··· Given text

# ..., and my next trick will be...



## Keefis (May 4, 2012)

I don't think she liked you looking at her.. She is just prudent, thats all.


----------



## shannonswyatt (May 7, 2012)

Gosh, sorry to see that. Earlier in the year I was feeding with a glass jar feeder, but swapping it out really wasn't for the faint of heart as I had to reach into the hive to put pull it out and put in a new one. I did that for a few days with a glove on, but I also would get a lot of bees behind the follower board. I ended up making a feeder in the follower board that I could fill without disturbing the bees. The only problem with that type of feeder is when refilling it there are always a ton of bees in there. You have to fill it very slowly to avoid drowning bees. Plus while it is easy to make one, it would not be easy to make ten.

I was thinking that I make a gravity feeder that sits on a board on the backside of the follower board, It would be easier to refill and easier to make (I think). Just cut a slow in the bottom of the follower to slide the feeder end through. If not using the feeder it could be closed with a piece of wood.


----------



## mgolden (Oct 26, 2011)

Looks at bit sore! 

I have quit taking the chance. Very easy to slip on a mosquito net over the head and a pair of long cuffed heavy cleaning gloves for these small jobs. Net is $3 and gloves are $6. Bees don't find the cuffs or the somewhat loose elastic around the neck and I'm sting free this year.

······
··· Records for the task

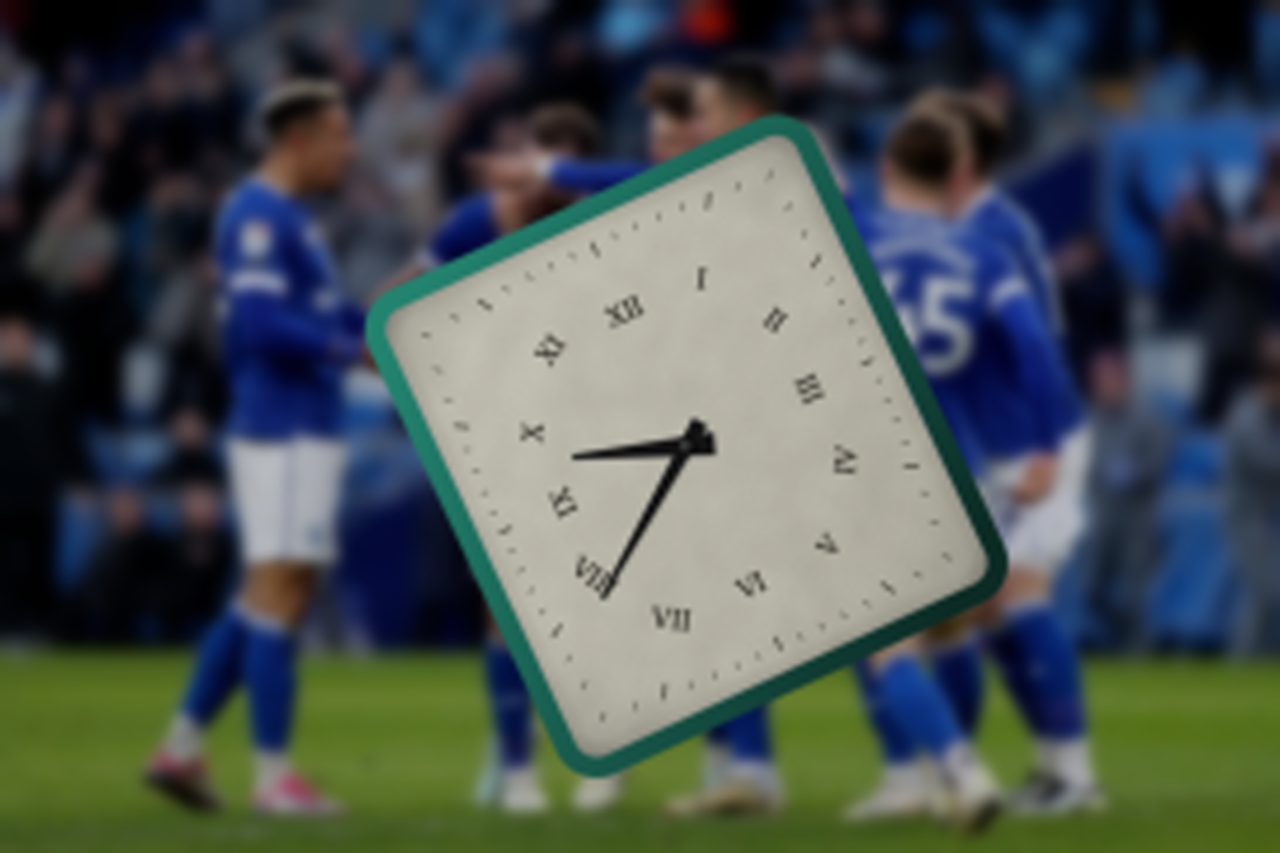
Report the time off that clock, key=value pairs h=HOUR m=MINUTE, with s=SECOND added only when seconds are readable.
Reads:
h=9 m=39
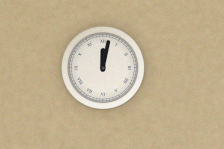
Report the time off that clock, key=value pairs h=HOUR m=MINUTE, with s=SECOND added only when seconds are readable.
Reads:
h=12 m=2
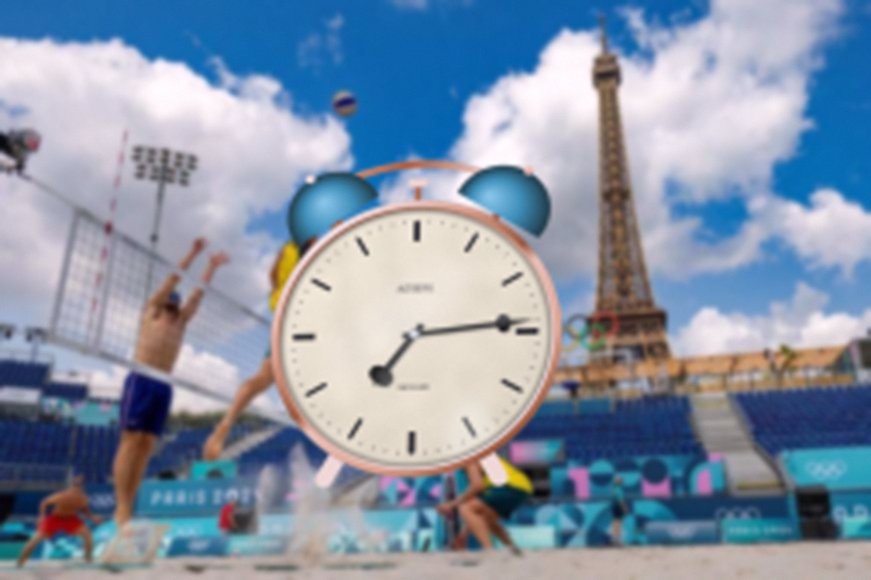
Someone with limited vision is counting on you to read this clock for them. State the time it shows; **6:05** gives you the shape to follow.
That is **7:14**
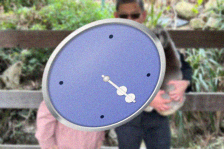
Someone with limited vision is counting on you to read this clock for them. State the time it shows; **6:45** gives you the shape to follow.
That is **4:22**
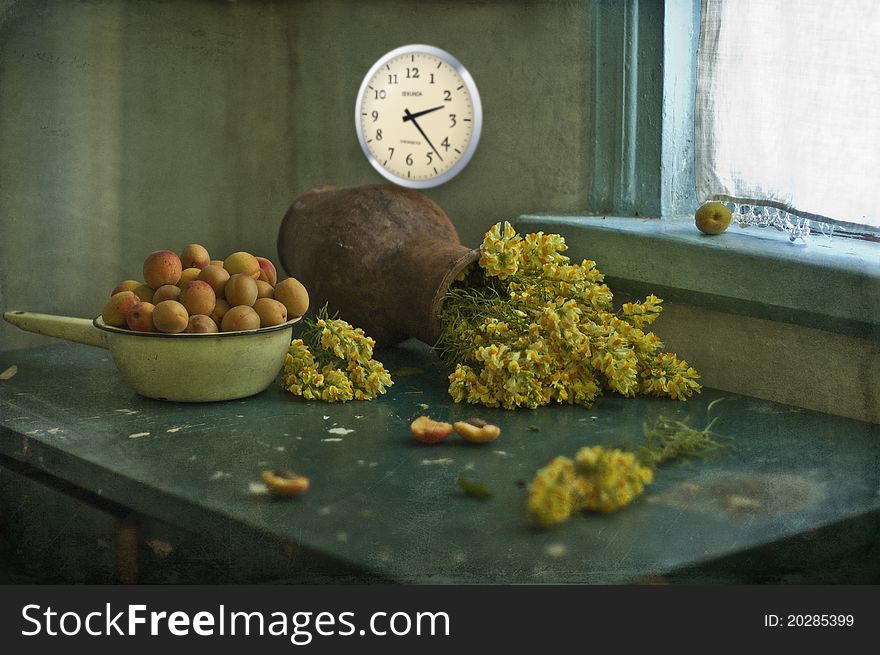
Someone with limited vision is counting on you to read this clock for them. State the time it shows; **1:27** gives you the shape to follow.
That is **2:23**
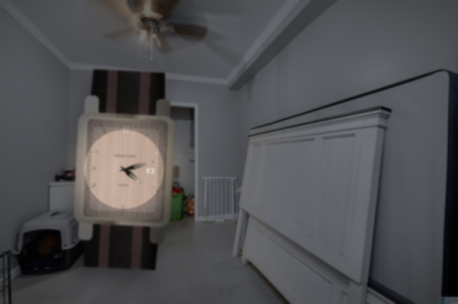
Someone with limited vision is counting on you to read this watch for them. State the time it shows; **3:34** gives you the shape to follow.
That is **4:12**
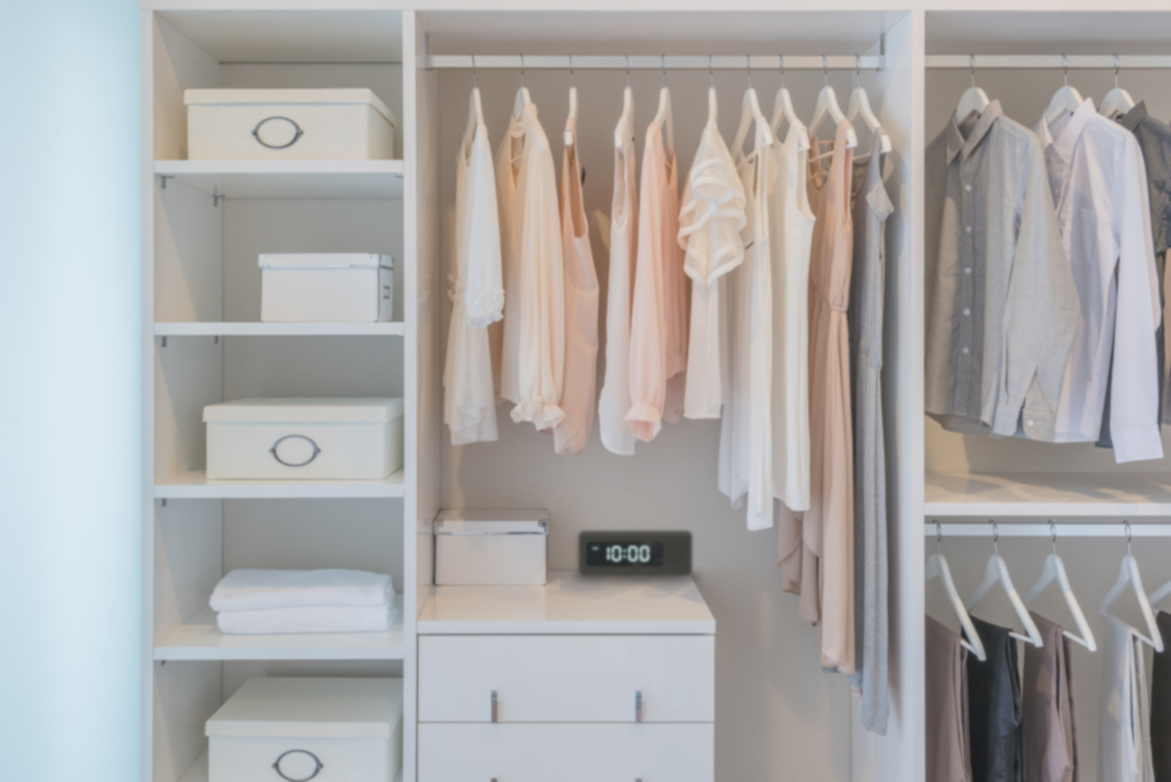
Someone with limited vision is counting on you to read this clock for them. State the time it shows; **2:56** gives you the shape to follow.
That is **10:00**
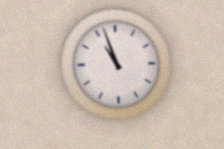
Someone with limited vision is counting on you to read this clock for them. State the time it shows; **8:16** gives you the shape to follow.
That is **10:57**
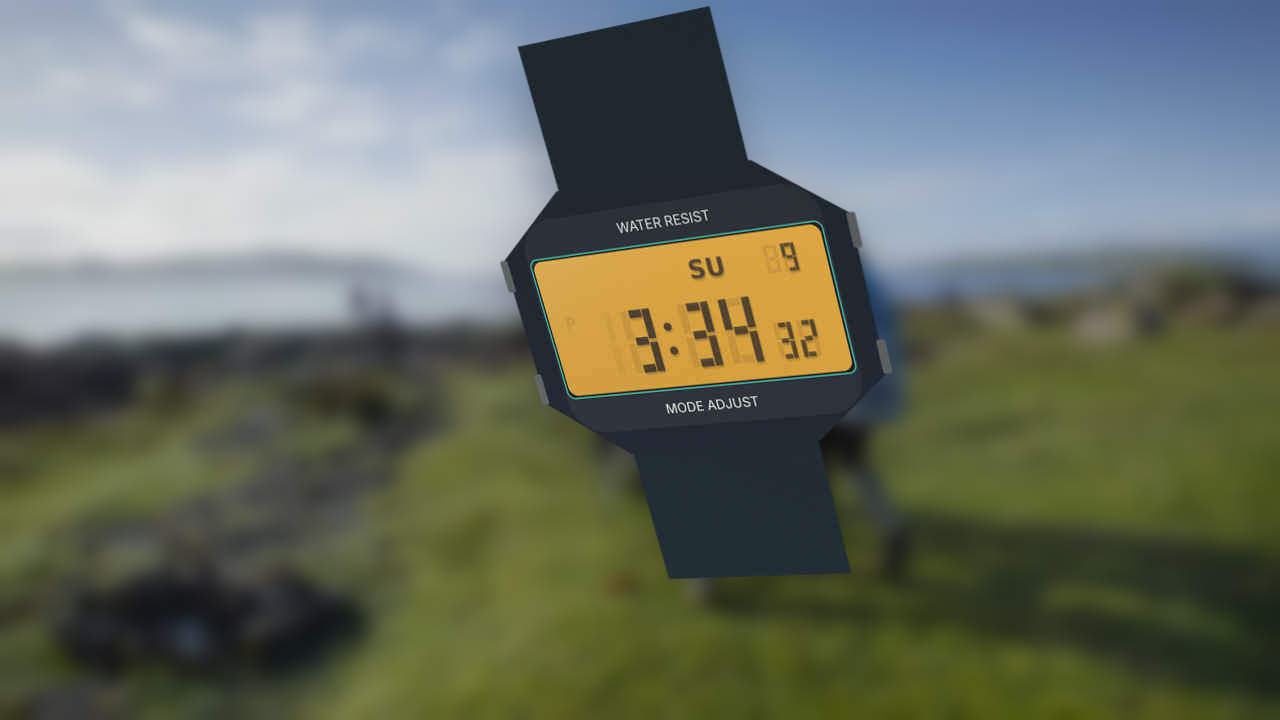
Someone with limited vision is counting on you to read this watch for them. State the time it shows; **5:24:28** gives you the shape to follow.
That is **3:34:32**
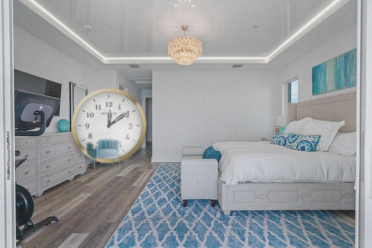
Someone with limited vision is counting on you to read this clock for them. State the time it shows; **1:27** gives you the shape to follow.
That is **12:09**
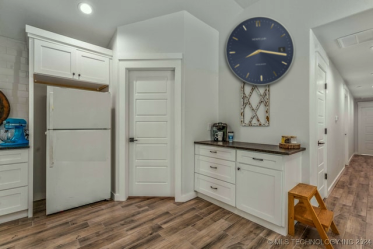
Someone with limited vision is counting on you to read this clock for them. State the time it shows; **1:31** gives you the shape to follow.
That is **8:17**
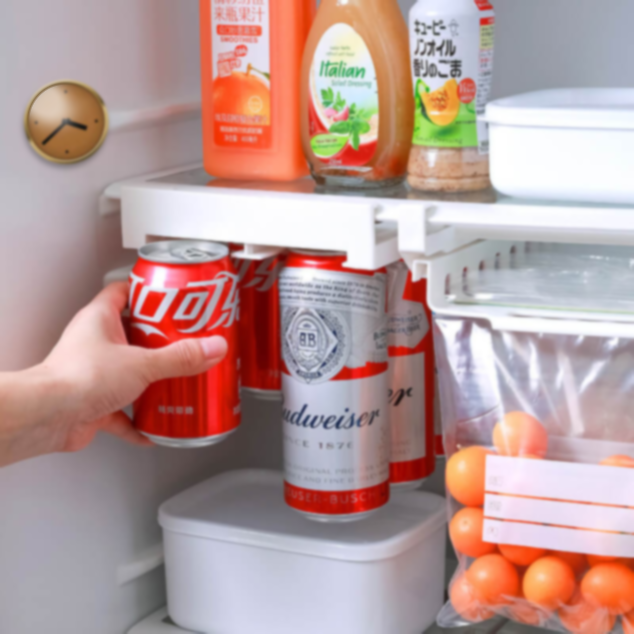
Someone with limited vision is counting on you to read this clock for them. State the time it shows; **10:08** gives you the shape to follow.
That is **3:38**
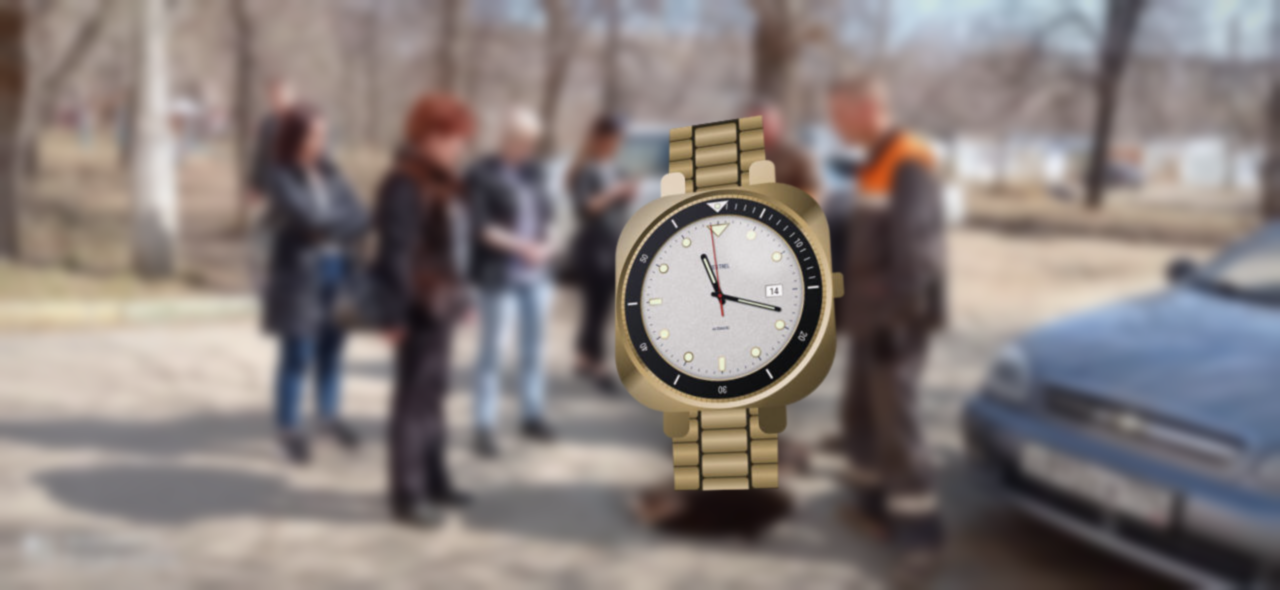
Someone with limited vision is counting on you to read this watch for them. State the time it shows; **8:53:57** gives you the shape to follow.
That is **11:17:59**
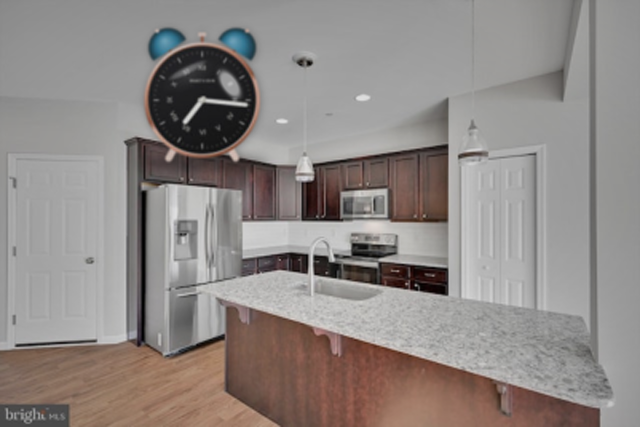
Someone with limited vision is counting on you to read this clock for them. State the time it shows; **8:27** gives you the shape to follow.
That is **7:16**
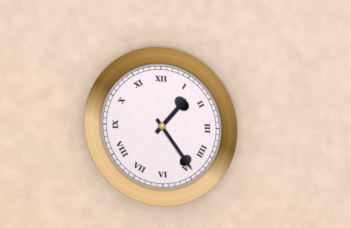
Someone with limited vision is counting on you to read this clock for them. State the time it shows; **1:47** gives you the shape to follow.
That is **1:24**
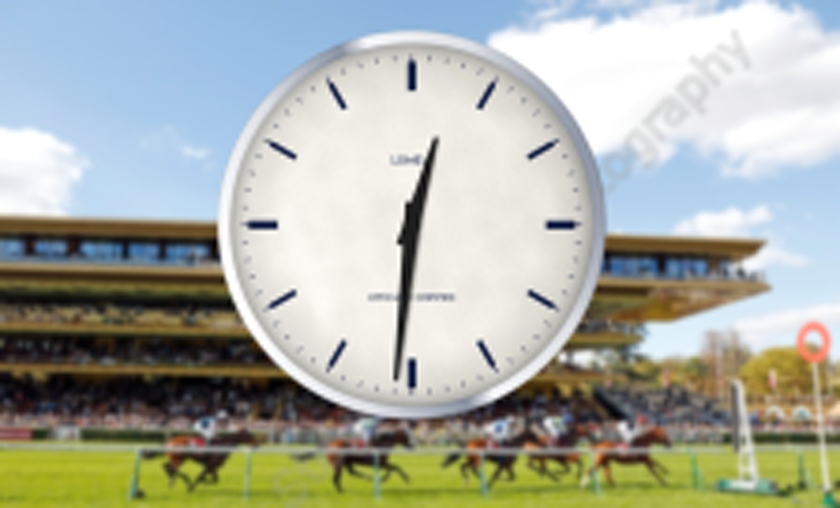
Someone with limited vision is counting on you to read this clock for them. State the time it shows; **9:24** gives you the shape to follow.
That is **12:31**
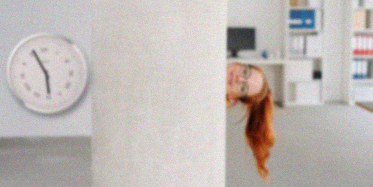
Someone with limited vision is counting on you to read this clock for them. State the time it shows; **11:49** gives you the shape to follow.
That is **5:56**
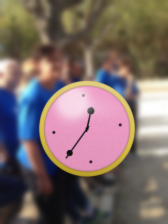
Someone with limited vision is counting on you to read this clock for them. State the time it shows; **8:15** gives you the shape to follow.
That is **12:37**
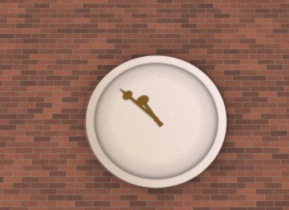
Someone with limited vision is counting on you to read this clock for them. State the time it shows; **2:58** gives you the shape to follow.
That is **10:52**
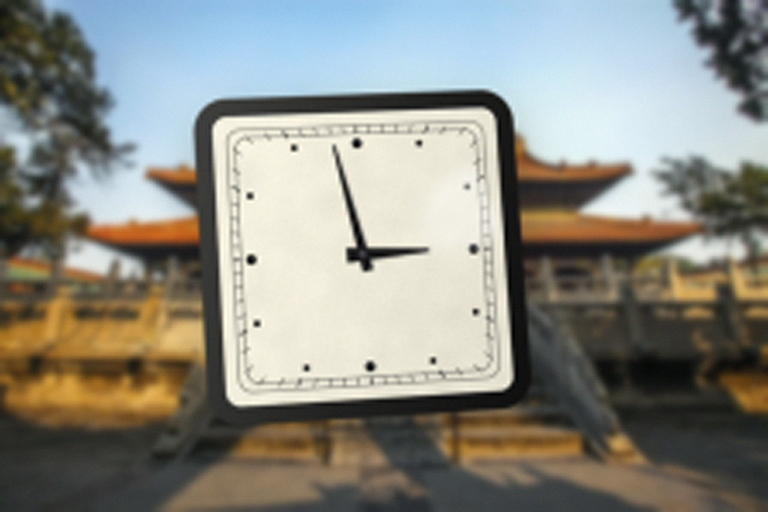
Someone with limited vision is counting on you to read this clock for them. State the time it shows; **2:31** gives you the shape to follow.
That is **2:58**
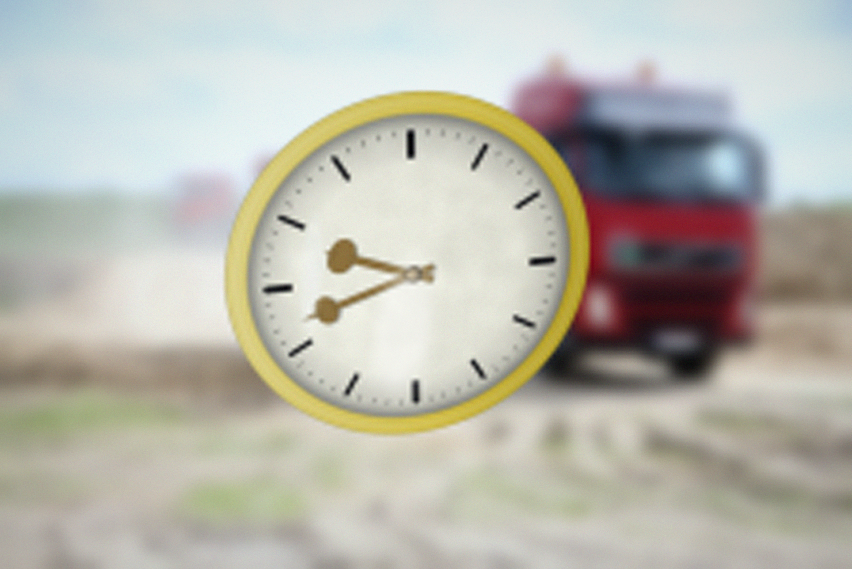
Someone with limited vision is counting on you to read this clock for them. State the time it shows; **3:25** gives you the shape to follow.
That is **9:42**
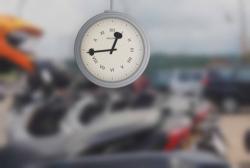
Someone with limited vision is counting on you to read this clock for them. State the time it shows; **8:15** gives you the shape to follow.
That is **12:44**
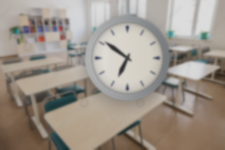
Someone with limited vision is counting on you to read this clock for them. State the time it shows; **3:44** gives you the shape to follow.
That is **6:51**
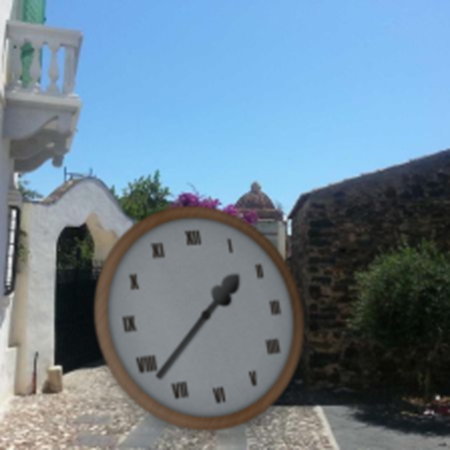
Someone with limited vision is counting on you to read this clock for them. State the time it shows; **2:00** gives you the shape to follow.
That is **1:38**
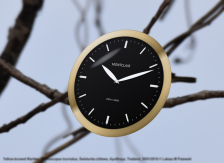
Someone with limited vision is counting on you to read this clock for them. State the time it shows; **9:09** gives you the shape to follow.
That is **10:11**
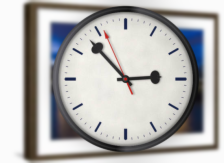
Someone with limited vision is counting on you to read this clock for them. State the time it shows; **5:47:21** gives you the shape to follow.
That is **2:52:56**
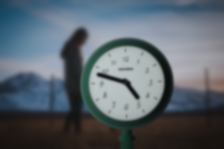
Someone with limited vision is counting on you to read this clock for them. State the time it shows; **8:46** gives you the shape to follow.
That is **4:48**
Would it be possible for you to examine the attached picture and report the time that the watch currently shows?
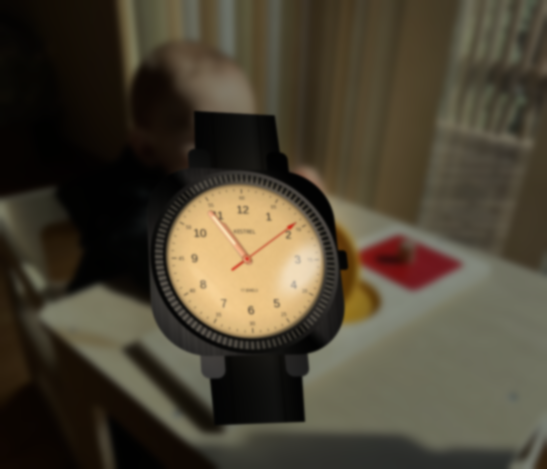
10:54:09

······

→ Actions to take:
**A.** Please give everything in the rows from the line that contains "shows; **6:45** gives you the shape to follow." down to the line that contains "That is **10:57**" as a JSON list of strings, one string per line, leaving out the picture lines and any blank lines.
**B.** Extend the beekeeping forum thread past its final sentence.

→ Task results:
**A.**
[
  "Someone with limited vision is counting on you to read this clock for them. State the time it shows; **6:45** gives you the shape to follow.",
  "That is **4:22**",
  "Someone with limited vision is counting on you to read this clock for them. State the time it shows; **1:27** gives you the shape to follow.",
  "That is **2:23**",
  "Someone with limited vision is counting on you to read this watch for them. State the time it shows; **3:34** gives you the shape to follow.",
  "That is **4:12**",
  "Someone with limited vision is counting on you to read this clock for them. State the time it shows; **2:56** gives you the shape to follow.",
  "That is **10:00**",
  "Someone with limited vision is counting on you to read this clock for them. State the time it shows; **8:16** gives you the shape to follow.",
  "That is **10:57**"
]

**B.**
----------



## WWW (Feb 6, 2011)

Hoosier, that is quite a sucker punch you have there, thanks for sharing, these types of posts serve to remind all of us of the possibilities.


----------



## Hoosier (Aug 11, 2011)

*Shannonswyatt, I have a 1 1/2-ince bar divided into three 1/2-inch strips; the middle section has an empty slot about 8 inches long where they can go up into the feeder's feeding area on one end. All four corners have caulk in them to keep the bees from using the tunnels on the sides so that they can not go to the other end. I've only had to move it farther back one time. Soon I'm going to make a video of it for YouTube. *


----------



## Hoosier (Aug 11, 2011)

*
Thanks, all, for the replies. After three days, all of the swelling has gone and my exceedingly magnificent good looks have returned. *


----------



## shannonswyatt (May 7, 2012)

Sweet.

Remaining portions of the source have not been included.